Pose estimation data

┌──

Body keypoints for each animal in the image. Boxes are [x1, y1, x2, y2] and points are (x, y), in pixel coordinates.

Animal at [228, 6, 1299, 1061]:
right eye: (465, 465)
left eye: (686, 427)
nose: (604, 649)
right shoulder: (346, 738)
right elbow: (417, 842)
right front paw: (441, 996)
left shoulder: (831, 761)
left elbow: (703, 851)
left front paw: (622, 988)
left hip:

└──

Work instruction
Look above for the line containing "right shoulder: (346, 738)", then transcribe it and all lines after it through the last, exactly and with nothing else.

Your response
right shoulder: (346, 738)
right elbow: (417, 842)
right front paw: (441, 996)
left shoulder: (831, 761)
left elbow: (703, 851)
left front paw: (622, 988)
left hip:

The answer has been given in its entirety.